• **ASSIGNMENT**
How many lines in the records below contain the word "شہریوں"? Reply with the number alone.

• **RECORDS FOR THE EXERCISE**
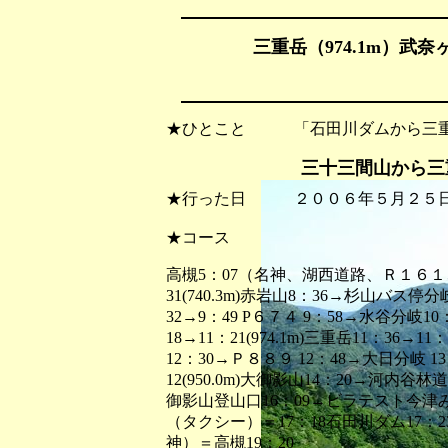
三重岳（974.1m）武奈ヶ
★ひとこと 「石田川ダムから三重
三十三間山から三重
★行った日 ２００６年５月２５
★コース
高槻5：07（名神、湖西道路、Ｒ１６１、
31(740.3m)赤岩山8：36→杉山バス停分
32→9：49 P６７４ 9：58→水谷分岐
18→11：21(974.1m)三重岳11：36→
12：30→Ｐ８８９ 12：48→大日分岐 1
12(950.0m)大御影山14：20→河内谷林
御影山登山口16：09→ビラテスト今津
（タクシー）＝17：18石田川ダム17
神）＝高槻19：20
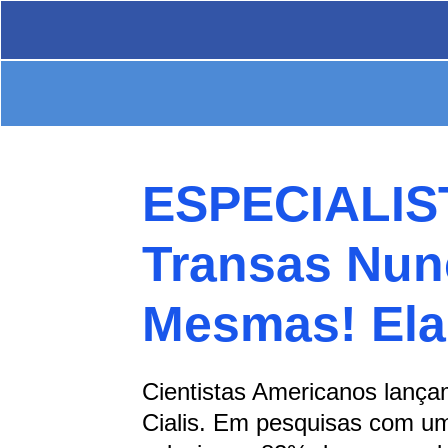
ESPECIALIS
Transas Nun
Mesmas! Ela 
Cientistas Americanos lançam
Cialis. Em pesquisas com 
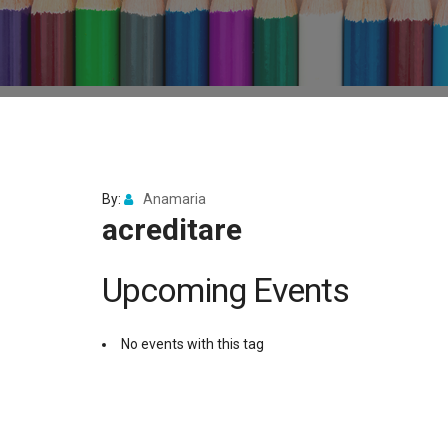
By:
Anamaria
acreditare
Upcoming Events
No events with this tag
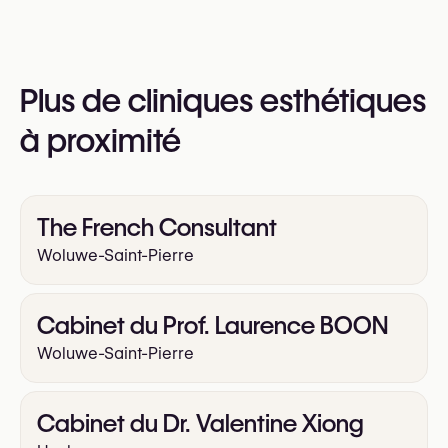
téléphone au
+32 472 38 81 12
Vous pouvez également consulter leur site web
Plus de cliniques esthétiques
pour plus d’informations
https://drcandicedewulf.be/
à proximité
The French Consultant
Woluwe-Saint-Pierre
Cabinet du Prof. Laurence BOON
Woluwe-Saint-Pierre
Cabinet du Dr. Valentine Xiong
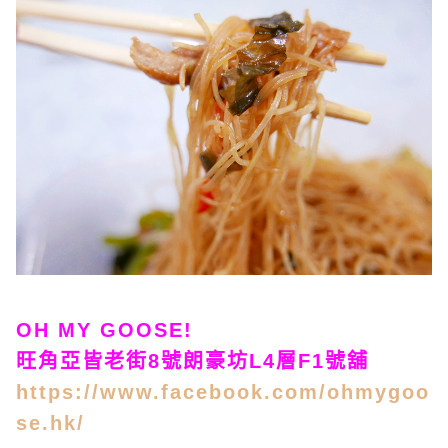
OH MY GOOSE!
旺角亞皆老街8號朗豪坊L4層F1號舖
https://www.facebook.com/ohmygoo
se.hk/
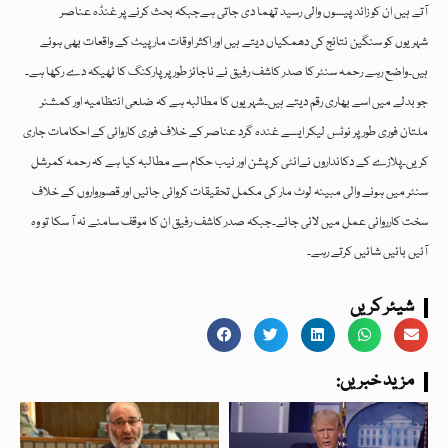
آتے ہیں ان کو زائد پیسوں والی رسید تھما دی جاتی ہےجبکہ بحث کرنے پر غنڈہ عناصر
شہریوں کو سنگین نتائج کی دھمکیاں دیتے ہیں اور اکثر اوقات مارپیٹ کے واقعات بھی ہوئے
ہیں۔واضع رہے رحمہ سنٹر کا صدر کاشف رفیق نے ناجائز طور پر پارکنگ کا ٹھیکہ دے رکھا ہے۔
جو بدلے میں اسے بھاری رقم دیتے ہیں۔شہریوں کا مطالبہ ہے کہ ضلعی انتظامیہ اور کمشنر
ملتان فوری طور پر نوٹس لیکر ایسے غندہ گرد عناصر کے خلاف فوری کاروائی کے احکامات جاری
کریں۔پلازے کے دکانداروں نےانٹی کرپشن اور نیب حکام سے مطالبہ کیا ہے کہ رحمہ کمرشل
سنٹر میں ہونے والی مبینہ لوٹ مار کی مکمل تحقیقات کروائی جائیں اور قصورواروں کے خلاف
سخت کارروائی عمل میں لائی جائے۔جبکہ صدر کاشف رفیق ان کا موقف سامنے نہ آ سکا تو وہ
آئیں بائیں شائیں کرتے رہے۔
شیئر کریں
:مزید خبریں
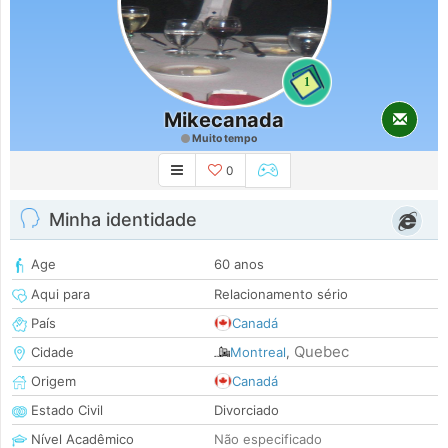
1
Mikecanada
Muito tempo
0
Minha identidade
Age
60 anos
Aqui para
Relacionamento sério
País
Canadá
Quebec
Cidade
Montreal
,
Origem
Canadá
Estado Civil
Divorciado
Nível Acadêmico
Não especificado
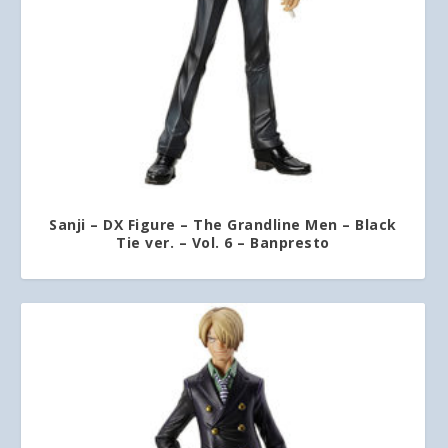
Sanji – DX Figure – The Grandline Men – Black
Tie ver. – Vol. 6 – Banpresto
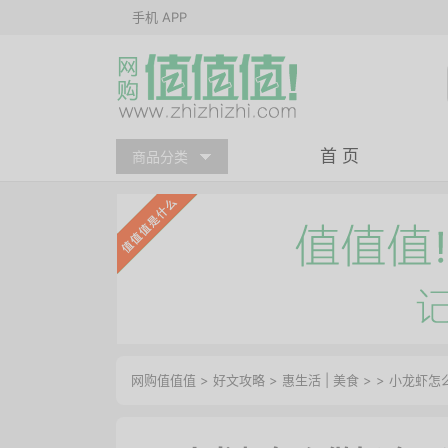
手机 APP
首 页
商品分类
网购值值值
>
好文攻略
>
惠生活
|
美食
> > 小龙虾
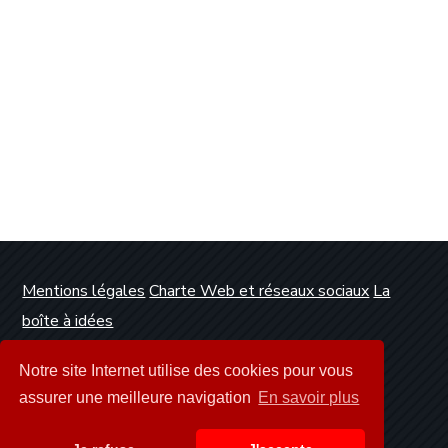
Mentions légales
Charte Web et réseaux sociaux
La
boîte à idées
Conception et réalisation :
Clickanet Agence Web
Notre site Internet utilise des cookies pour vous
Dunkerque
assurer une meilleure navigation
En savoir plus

• **WRITTEN ANSWER**
2